Passage to read:
◆ ◆ ◆ ◆ ◆ ◆ ◆
When President Donald Trump announced plans to send active duty US troops to the southwestern border, residents of Nogales, Arizona, wondered when and where the troops might show up in their town.
Trump ordered the troops to the border in response to groups of Central American migrants coming to the US — what he has labeled “an invasion” — even though the migrants are still hundreds of miles away and include people who want to seek legal refuge in the US.
More than 5,600 active duty troops are now in place along the border in Texas, Arizona and California, and that number is expected to grow to more than 7,000, according to US Northern Command, which is responsible for US military activity in the continental US.
The first sighting of active duty troops in Nogales came on Nov. 6, Election Day. A small group of Army soldiers wearing camouflage showed up right in the heart of Nogales’ downtown, next to a pedestrian border and across the street from a bridal store.Soldiers took turns riding a construction lift to install loops of silver concertina razor wire on top of the border fence.
◆ ◆ ◆ ◆ ◆ ◆ ◆
[Chart interpretation exercises]
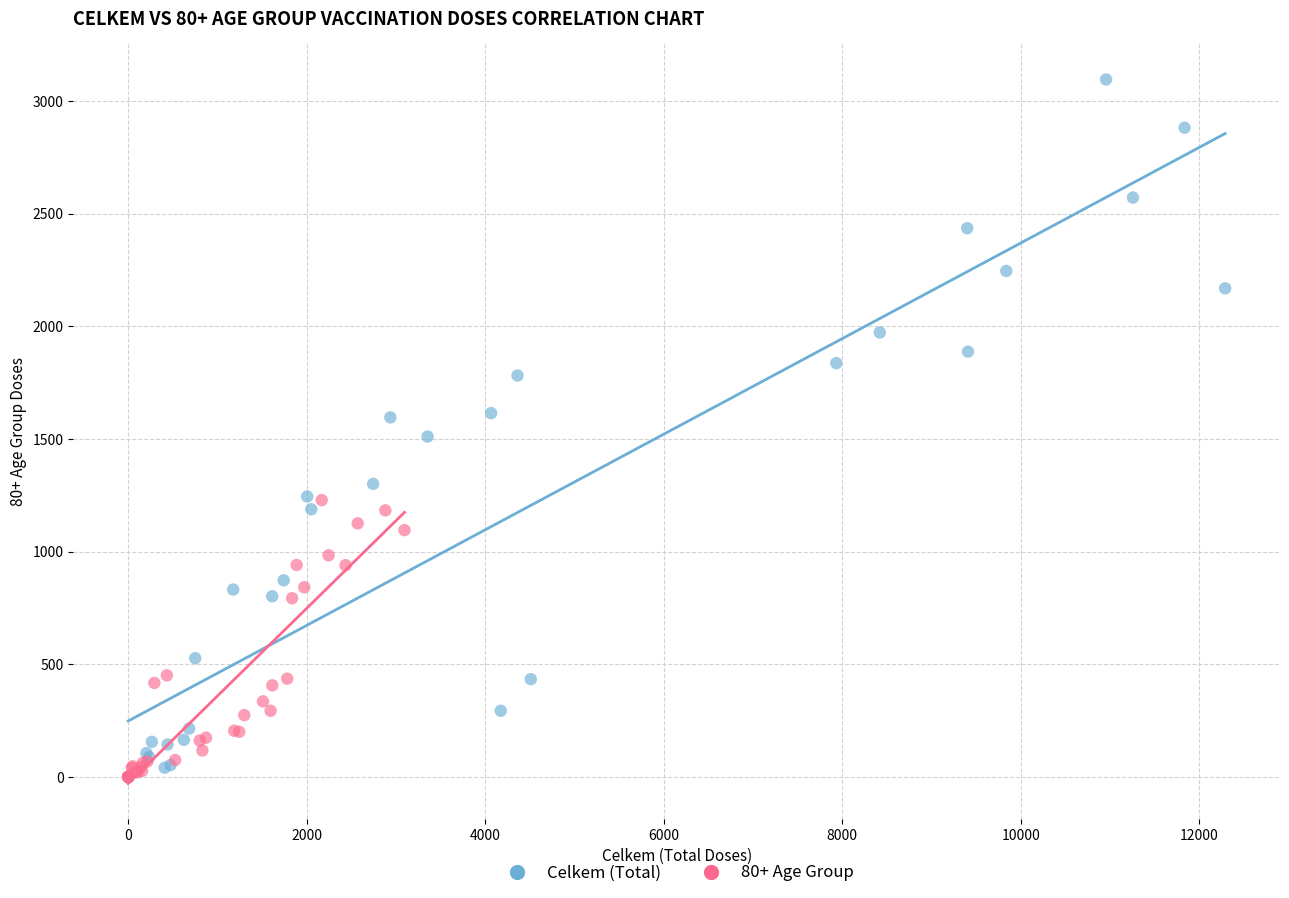

Which series has the widest spread of Y values?

Celkem (Total)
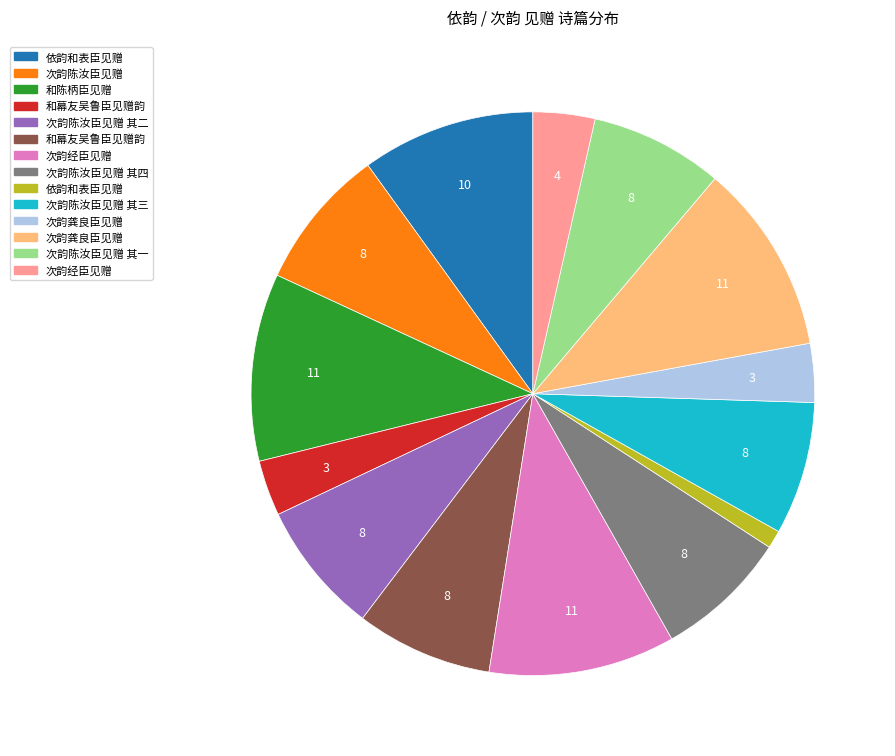

Does any single category account for the majority?

No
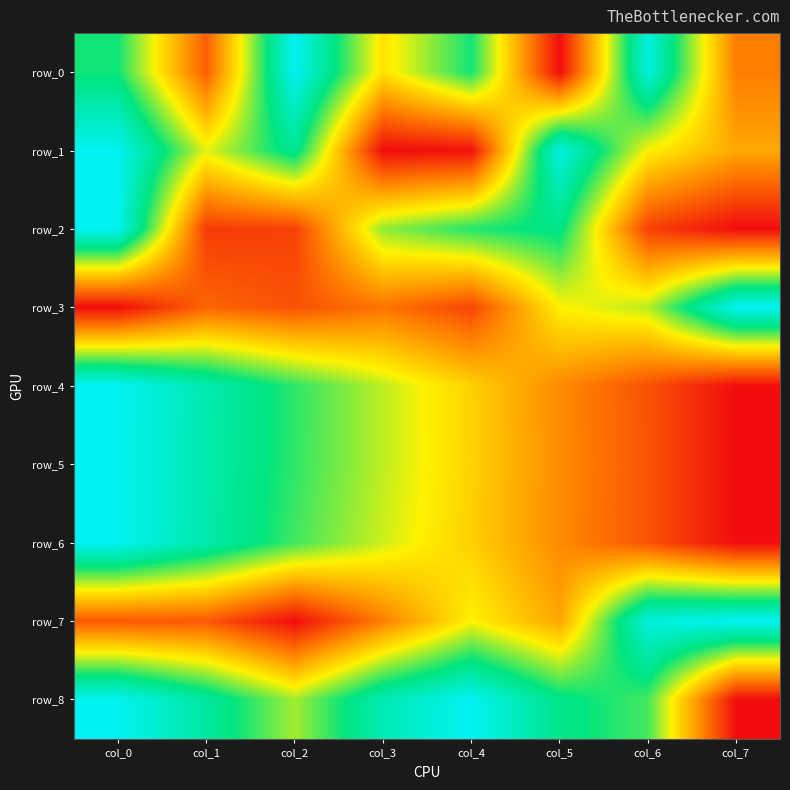

What is the difference between the second highest and second lowest values in the row_4 series?

0.7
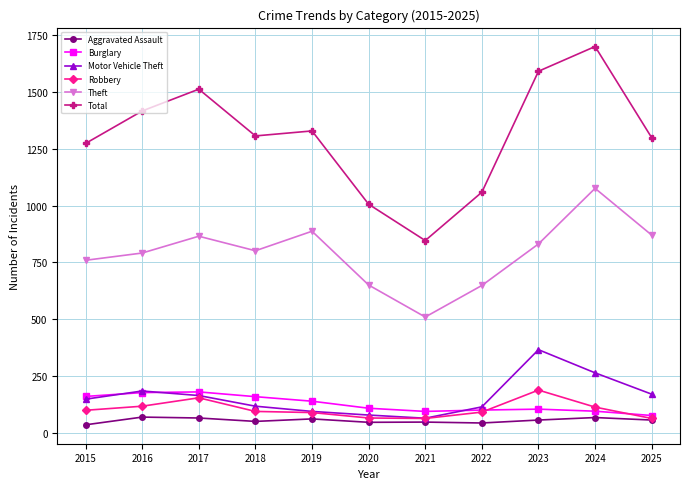

True or false: Theft has a value of 801 at 2018.

True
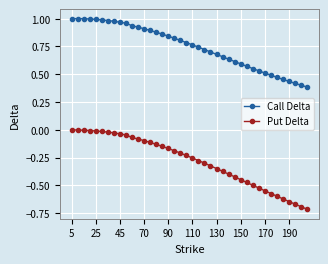

How many data points does each series have?

40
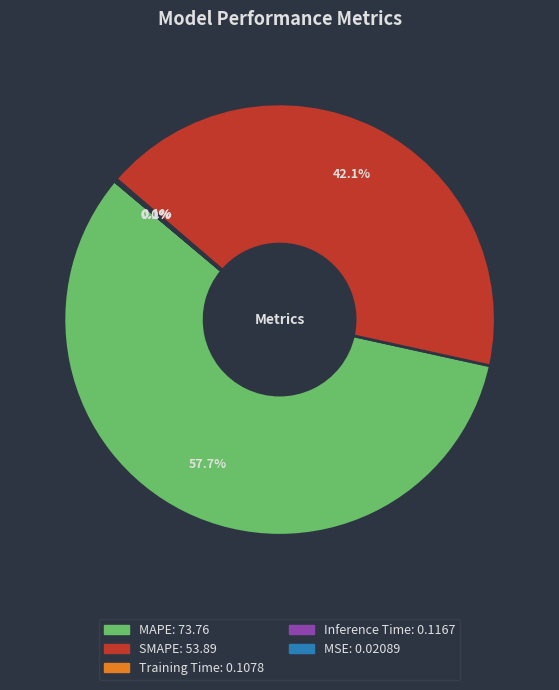

Which slice is the largest?

MAPE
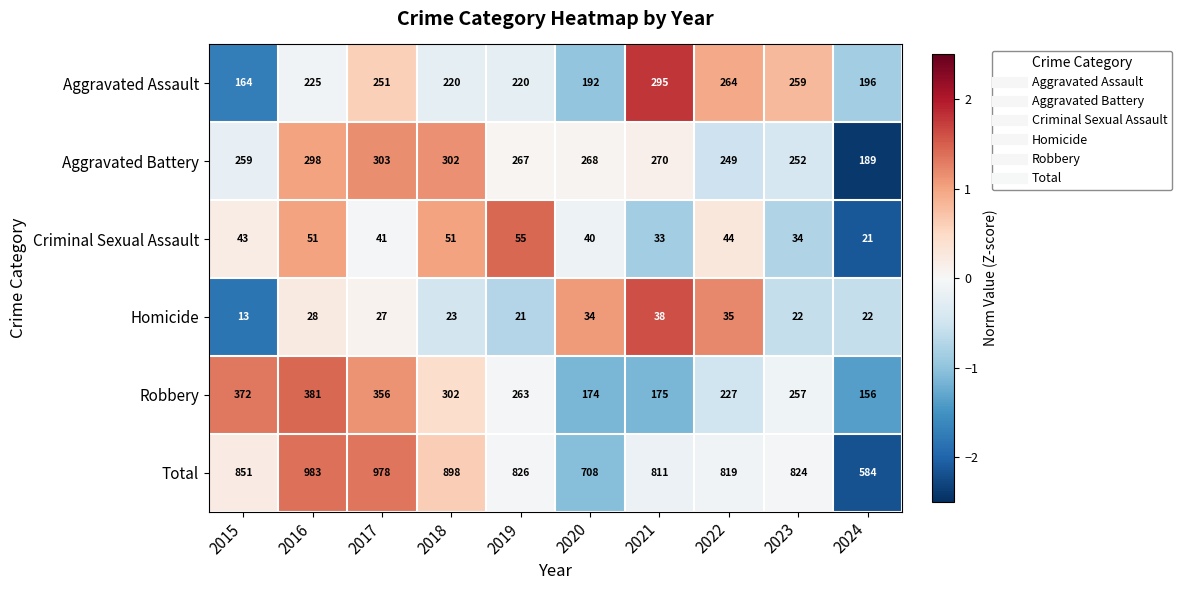

Which series has the largest range (max minus min)?

Total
◆ ◆ ◆ ◆ ◆ ◆ ◆
Things to do:
a) Edit the article, reproducing everything from "More than 5,600" down to "the border fence." with "bridal store" replaced by "shoe store".
b) Output the entries verbatim, everything from the line containing "How many data points does each series have?" down to the last of the entries, both ends included. Leave the pictures out.
The article and the entries come from separate, unrelated sources.

Activity answers:
a)
More than 5,600 active duty troops are now in place along the border in Texas, Arizona and California, and that number is expected to grow to more than 7,000, according to US Northern Command, which is responsible for US military activity in the continental US.
The first sighting of active duty troops in Nogales came on Nov. 6, Election Day. A small group of Army soldiers wearing camouflage showed up right in the heart of Nogales’ downtown, next to a pedestrian border and across the street from a shoe store.Soldiers took turns riding a construction lift to install loops of silver concertina razor wire on top of the border fence.

b)
How many data points does each series have?

40

Which slice is the largest?

MAPE

Which series has the largest range (max minus min)?

Total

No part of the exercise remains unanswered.